Guest Column | June 30, 2014

4 Ways To Keep Your Customers Safe From A Cyber Attack

Marco La Vecchia, VP Channel Sales, AVG Technologies

By Marco La Vecchia, VP Channel Sales, AVG Technologies

The threat landscape has seldom been more risky for small businesses than it is today. Cyber criminals have figured out that most small businesses are holding extremely valuable customer and financial data. They also know that most small businesses are less well equipped to deal with attacks than larger enterprises.

Cyber criminals are constantly inventing new ways to breach small company defenses, often looking for data that might directly or indirectly bring them financial gain. For example, last week hackers managed to access the database of a Domino’s Pizza regional franchise in Europe. They downloaded the personal data of thousands of customers before demanding a ransom for its return. New variants of malware such as Gameover Zeus and CryptoLocker have also been making the rounds. Distributed as part of indiscriminate phishing attacks, there have been numerous cases where small businesses have fallen victim and their systems encrypted. The criminals then offered them a decryption key in exchange for a ransom.

Such ransom attacks are just one threat vector. Another insidious trend is advanced persistent threats (APT), which is malware, usually spread by spam email that is designed to run undetected in the network but can be activated at any time by the sender. And following last year’s PRISM scandal, data privacy is also a major cause for concern.
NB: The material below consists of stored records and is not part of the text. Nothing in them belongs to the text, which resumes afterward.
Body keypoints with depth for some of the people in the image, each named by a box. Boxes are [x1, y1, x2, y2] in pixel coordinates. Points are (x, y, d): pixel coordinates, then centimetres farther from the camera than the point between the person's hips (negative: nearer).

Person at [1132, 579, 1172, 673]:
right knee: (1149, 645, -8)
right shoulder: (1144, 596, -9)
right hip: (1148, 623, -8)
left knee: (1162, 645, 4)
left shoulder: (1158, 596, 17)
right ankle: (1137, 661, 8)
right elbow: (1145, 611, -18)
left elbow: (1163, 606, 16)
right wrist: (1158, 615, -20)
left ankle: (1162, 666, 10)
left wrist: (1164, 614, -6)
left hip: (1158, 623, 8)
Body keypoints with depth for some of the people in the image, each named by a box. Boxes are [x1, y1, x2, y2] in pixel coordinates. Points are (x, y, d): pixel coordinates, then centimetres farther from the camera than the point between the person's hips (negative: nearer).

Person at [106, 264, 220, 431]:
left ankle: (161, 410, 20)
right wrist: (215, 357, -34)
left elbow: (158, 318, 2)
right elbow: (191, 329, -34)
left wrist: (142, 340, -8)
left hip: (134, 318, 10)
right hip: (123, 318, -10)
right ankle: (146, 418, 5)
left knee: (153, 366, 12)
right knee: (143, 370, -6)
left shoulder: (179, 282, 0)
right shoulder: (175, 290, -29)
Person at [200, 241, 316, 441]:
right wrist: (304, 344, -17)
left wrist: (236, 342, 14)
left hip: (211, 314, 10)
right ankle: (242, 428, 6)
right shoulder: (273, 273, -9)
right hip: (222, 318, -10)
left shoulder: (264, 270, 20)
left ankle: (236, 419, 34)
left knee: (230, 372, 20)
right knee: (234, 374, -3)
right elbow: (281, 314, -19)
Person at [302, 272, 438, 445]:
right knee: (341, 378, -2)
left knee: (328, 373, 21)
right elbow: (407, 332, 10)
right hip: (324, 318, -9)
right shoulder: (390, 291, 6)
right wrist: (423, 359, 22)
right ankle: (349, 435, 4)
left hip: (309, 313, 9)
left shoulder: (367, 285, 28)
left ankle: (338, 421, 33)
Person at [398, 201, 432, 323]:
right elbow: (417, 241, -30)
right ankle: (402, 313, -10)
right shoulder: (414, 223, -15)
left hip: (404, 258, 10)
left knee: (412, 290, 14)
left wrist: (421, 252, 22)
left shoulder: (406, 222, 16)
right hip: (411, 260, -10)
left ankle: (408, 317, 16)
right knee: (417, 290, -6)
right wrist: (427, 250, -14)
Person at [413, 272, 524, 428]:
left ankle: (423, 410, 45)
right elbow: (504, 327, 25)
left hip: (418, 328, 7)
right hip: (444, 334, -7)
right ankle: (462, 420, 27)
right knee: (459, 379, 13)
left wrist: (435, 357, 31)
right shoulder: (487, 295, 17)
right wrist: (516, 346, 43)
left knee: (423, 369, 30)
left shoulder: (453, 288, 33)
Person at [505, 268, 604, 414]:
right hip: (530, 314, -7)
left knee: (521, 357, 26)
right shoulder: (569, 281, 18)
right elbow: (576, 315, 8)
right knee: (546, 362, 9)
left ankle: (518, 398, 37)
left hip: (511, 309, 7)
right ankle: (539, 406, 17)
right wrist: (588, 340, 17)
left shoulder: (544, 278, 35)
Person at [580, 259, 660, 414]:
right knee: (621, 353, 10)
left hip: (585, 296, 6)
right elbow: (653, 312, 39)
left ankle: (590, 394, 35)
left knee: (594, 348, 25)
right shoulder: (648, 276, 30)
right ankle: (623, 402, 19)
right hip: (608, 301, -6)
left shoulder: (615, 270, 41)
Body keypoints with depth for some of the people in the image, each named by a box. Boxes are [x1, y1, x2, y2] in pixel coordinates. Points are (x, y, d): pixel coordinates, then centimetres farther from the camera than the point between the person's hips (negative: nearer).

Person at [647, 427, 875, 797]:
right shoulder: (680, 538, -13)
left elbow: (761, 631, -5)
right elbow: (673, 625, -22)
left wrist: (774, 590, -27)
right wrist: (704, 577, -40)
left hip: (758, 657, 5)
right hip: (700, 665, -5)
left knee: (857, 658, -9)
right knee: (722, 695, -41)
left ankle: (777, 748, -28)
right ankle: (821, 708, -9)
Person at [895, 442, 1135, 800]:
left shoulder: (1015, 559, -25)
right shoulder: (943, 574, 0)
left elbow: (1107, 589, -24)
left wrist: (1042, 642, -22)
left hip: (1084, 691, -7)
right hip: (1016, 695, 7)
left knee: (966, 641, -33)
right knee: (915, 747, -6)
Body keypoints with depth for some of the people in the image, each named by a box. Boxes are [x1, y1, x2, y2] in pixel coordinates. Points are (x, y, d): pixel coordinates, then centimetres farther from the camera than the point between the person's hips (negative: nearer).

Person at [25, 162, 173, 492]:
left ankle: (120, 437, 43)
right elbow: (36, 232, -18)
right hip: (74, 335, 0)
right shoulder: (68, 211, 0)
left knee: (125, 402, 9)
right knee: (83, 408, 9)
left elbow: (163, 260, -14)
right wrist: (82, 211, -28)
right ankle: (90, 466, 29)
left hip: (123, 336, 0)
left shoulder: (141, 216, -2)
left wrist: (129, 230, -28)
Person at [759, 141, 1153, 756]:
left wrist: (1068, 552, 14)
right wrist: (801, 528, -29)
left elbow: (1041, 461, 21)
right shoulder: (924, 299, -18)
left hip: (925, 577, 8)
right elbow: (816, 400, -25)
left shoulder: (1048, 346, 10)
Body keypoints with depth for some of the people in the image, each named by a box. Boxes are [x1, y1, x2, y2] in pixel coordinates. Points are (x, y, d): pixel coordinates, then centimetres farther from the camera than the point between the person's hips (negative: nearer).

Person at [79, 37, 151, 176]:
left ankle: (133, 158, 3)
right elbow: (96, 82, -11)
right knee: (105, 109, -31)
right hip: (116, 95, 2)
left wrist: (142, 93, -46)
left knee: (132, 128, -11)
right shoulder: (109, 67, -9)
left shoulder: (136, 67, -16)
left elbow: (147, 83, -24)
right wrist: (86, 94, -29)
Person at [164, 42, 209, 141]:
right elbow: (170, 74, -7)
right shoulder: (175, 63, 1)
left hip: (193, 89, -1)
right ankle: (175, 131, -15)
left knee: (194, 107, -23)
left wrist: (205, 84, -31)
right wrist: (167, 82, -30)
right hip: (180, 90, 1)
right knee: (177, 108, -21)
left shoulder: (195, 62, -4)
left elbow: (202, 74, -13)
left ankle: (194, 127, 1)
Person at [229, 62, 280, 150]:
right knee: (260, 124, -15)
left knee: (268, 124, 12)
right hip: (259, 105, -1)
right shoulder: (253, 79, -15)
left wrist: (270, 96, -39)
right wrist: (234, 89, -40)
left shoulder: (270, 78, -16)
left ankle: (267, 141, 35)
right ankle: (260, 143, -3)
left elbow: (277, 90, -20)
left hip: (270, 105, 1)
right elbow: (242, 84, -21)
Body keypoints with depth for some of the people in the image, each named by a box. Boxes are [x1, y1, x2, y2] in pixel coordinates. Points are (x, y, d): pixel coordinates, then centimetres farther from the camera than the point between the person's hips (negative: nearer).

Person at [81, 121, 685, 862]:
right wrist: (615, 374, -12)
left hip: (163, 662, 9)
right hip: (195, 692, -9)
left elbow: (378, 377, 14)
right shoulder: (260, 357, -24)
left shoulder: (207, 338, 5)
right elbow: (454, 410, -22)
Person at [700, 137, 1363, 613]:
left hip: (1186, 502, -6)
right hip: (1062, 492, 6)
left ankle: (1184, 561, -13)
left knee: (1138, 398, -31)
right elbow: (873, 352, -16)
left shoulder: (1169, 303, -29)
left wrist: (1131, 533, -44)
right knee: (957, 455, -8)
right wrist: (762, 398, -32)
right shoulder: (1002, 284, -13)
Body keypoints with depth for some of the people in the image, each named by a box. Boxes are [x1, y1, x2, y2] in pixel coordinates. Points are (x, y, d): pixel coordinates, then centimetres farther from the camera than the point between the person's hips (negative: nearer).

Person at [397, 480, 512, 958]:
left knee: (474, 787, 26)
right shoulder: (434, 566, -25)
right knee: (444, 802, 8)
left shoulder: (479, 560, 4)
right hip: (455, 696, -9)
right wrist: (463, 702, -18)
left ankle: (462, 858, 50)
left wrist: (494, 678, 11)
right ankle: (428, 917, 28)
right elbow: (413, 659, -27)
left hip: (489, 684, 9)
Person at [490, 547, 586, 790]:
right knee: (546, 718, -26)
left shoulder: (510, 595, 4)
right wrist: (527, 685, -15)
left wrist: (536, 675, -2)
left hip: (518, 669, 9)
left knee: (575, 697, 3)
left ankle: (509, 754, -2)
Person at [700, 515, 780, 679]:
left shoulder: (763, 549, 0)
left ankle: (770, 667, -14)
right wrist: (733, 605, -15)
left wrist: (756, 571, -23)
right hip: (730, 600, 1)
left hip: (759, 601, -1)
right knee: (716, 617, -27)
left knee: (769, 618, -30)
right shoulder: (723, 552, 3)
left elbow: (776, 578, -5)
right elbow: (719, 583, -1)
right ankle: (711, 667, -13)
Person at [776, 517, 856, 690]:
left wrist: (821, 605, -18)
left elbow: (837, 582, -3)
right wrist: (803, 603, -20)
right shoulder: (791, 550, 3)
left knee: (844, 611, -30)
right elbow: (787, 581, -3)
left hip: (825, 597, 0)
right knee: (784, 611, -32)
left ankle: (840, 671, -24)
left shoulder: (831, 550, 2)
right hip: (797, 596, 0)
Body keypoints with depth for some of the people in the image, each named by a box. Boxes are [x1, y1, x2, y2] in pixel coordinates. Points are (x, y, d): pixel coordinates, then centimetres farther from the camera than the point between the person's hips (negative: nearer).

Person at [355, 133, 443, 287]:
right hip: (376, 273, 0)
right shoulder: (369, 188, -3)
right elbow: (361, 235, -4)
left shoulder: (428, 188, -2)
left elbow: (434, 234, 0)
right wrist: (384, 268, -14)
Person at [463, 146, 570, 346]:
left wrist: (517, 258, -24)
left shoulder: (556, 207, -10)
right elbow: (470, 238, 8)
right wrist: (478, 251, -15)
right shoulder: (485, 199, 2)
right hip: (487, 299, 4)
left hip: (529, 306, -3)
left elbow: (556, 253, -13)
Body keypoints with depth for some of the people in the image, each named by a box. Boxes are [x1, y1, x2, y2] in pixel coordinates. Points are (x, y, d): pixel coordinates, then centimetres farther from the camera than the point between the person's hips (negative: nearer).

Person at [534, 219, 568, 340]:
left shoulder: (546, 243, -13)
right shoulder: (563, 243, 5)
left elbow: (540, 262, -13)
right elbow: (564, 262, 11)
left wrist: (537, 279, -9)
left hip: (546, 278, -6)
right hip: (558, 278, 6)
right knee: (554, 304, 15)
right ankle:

Privacy for company confidential information is something that customers have the right to expect. Here we’re dealing with safety in its widest sense — covering all aspects of company data, whether it’s stored, in the network, or on the move. Small businesses and their reseller partners must take steps to protect themselves/their customers against data loss and take privacy measures to prevent data breaches. A 2013 Ponemon Institute survey revealed that 55 percent of U.S. small businesses suffered a data breach, and 53 percent of those businesses incurred multiple breaches.

The best way to help small businesses take back control of their privacy and security is to offer them a simple, integrated approach where everything that is vulnerable, from mobile phones to PCs, is managed by their trusted IT provider from the same, single cloud security console. It is natural for small businesses owners to turn to their local reseller for help and advice on these issues. With the sharks circling small business, now is an opportune moment to move into the business of offering purpose-built cloud security services.

Small businesses depend on so many devices and applications that personalized, round-the-clock management by a services provider is far more effective than attempting to do it all yourself.  If your customers are undecided about cloud security services and are still inclined to do everything themselves,  they may be surprised at just how many tasks they will need to find time for. Here are 4 tips that will help keep your customers safe from a cyber-attack:

  1. Maintain antivirus. Some people in the industry have said that email protection and antivirus is dead. That is simply not true. As ransomware shows, cyber criminals are constantly tweaking and reinventing their malware. Keeping such standard protection in place and up to date remains the best line of defense.
     
  2. Educate staff. Train your staff so they know how to spot suspicious emails and understand the dangers of clicking on unidentified images or attachments. A recent Teamviewer survey showed that 57 percent of employees opened inappropriate email attachments.
     
  3. Conduct a systems audit. Before you can be sure you are safe, you need to know exactly where all your data is stored and who has access to it. An analysis of what information the business simply cannot afford to lose and where it is stored is critical.  Only then can you encrypt and restrict access to the important stuff.
     
  4. Implement an information security policy. Adopt official operating procedures governing employees’ access to business data, use of social media in the office and passwords.